** THE TASK **
Copy out all the data with each "common name" changed to "everyday name" and everything else left as it is. Leave the pictures out.

======== EXERCISE INPUT

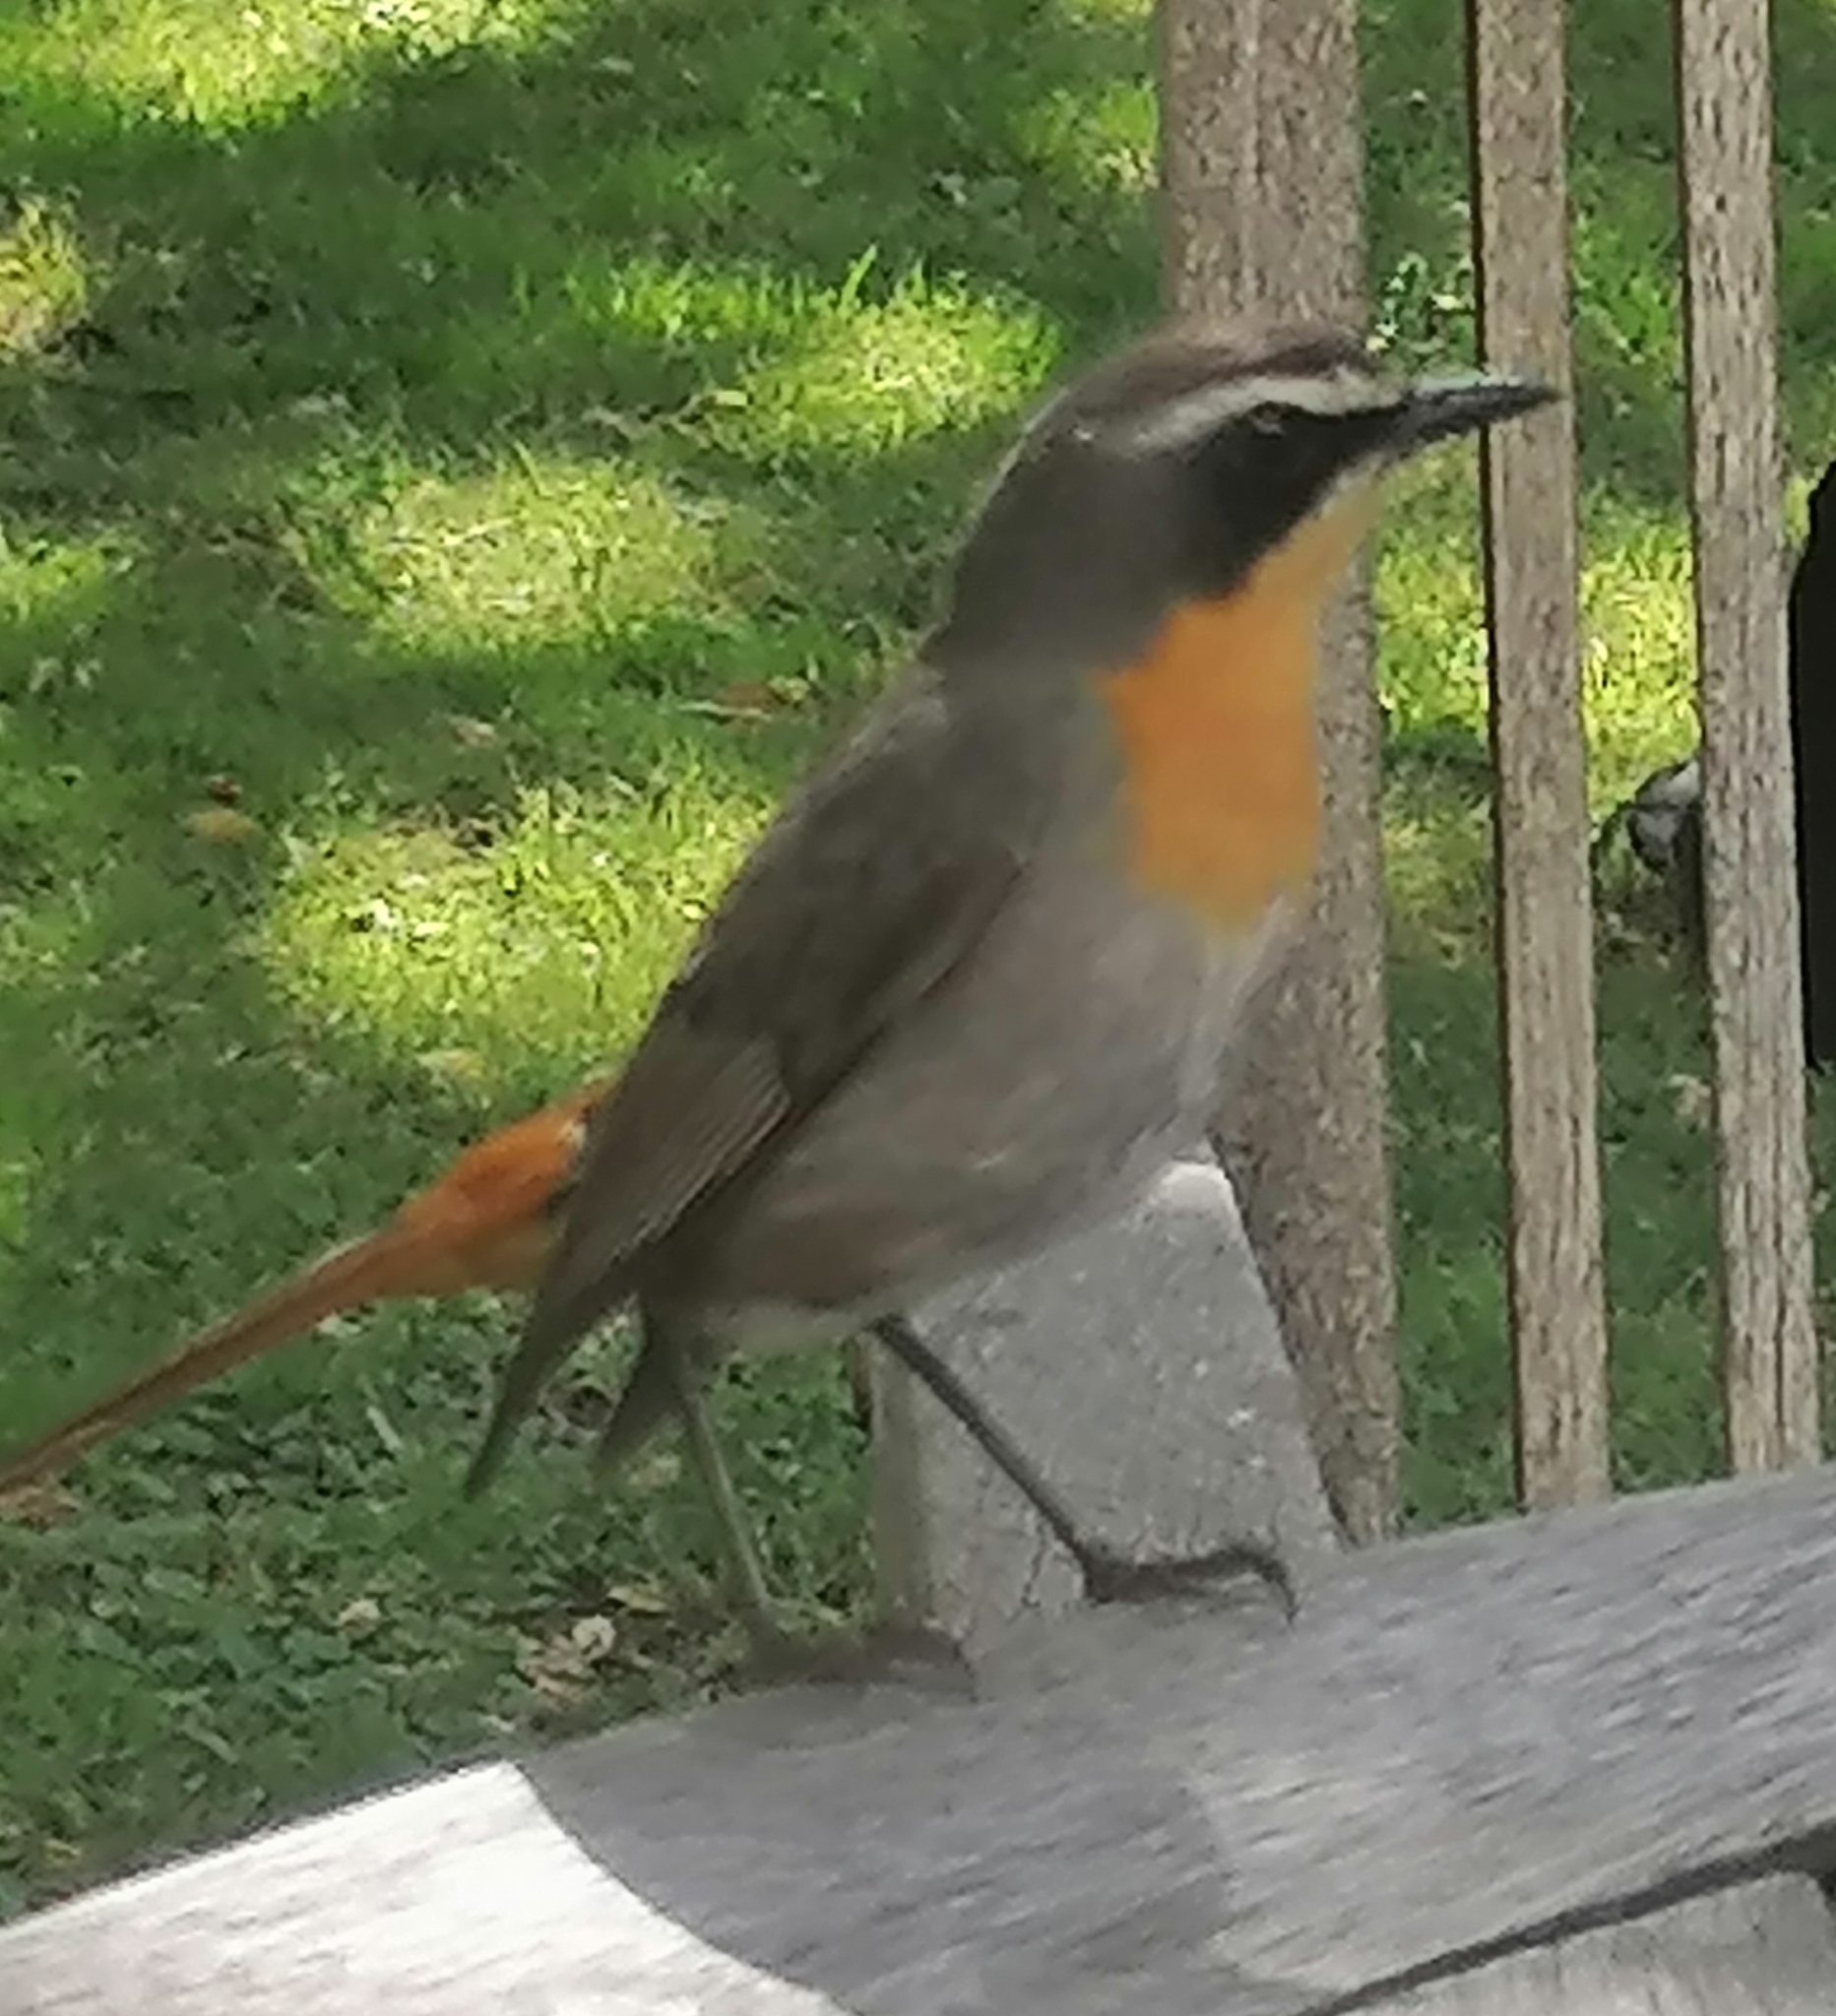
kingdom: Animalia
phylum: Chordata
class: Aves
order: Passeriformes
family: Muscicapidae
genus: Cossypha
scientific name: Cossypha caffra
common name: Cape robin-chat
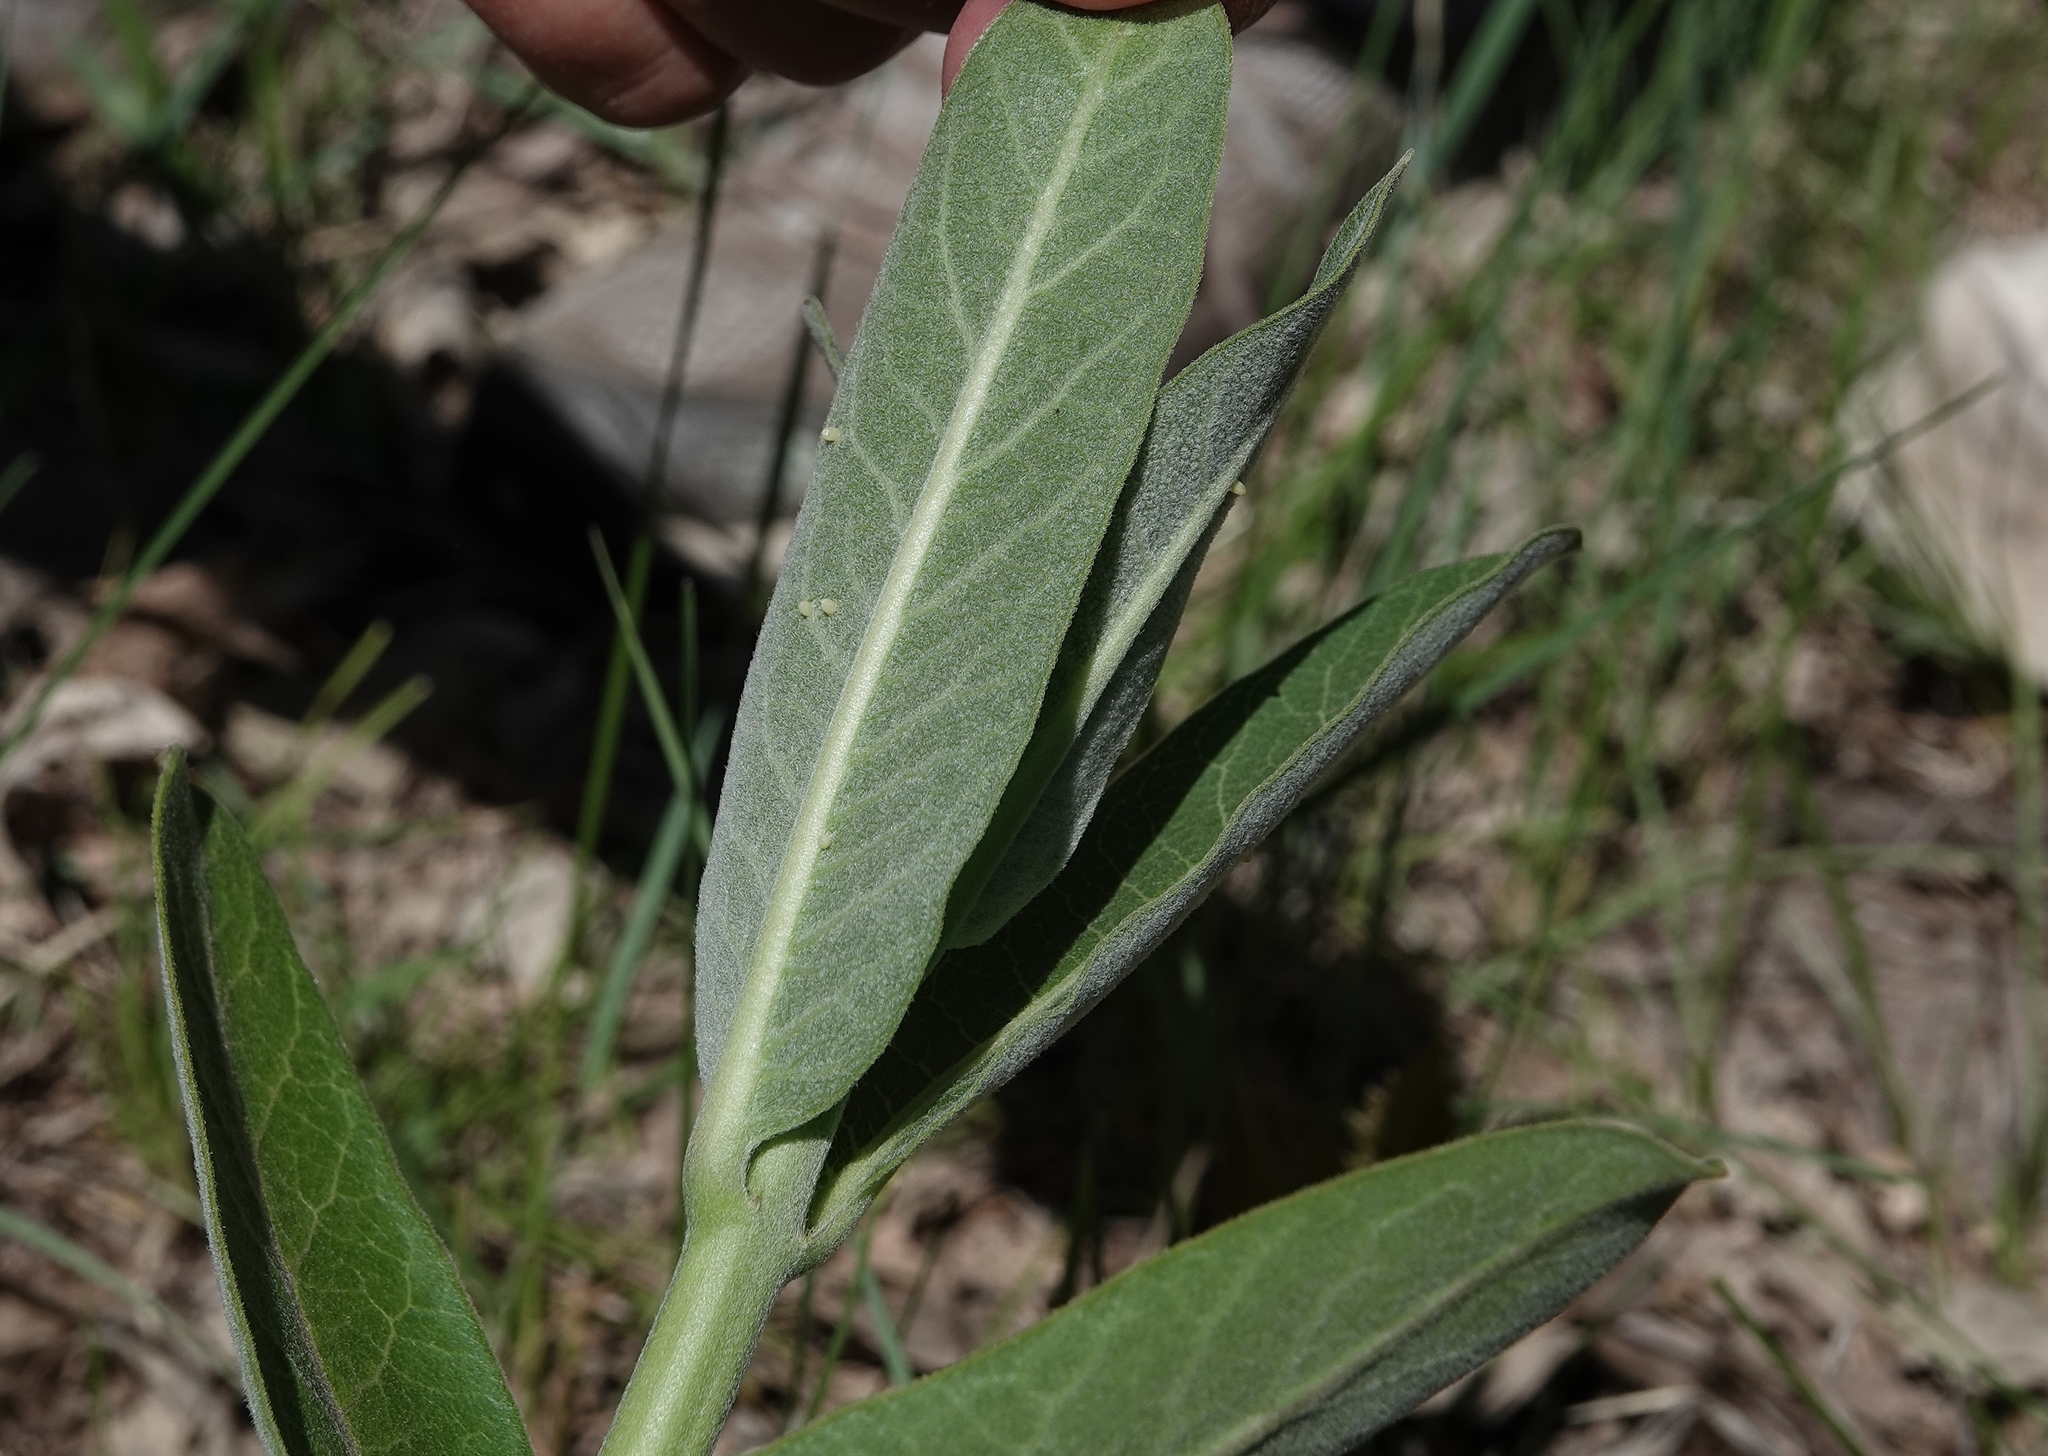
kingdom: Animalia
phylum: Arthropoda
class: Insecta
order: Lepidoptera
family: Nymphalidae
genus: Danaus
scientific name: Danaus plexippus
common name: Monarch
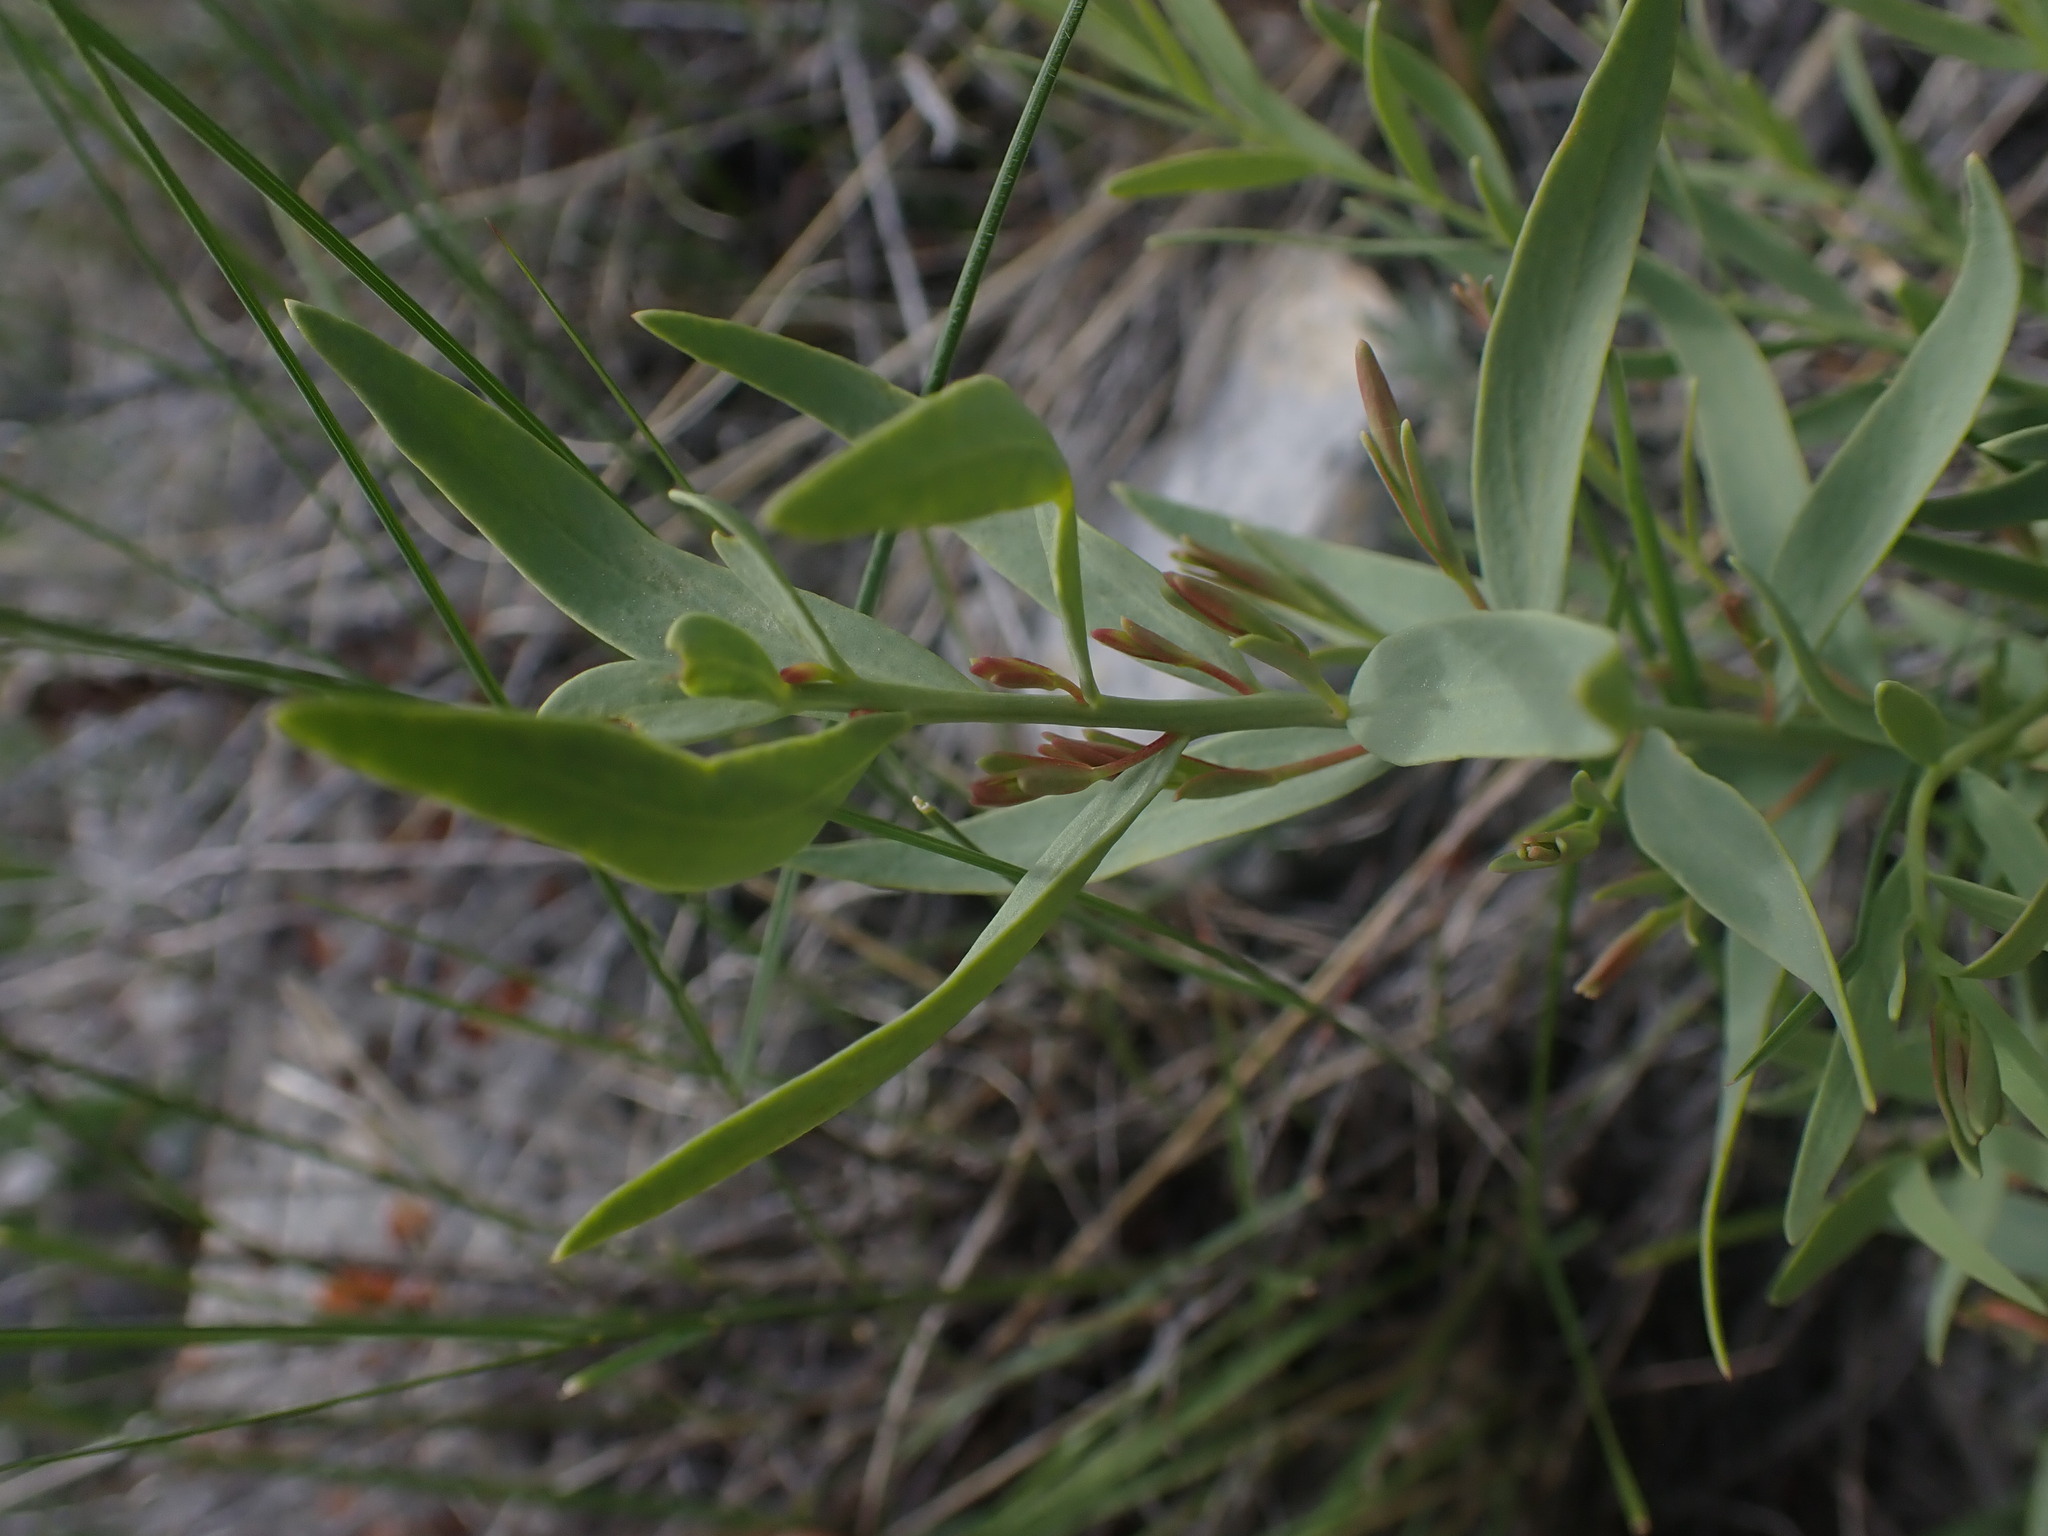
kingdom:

================

** SOLVED PROBLEM **
kingdom: Animalia
phylum: Chordata
class: Aves
order: Passeriformes
family: Muscicapidae
genus: Cossypha
scientific name: Cossypha caffra
everyday name: Cape robin-chat
kingdom: Animalia
phylum: Arthropoda
class: Insecta
order: Lepidoptera
family: Nymphalidae
genus: Danaus
scientific name: Danaus plexippus
everyday name: Monarch
kingdom:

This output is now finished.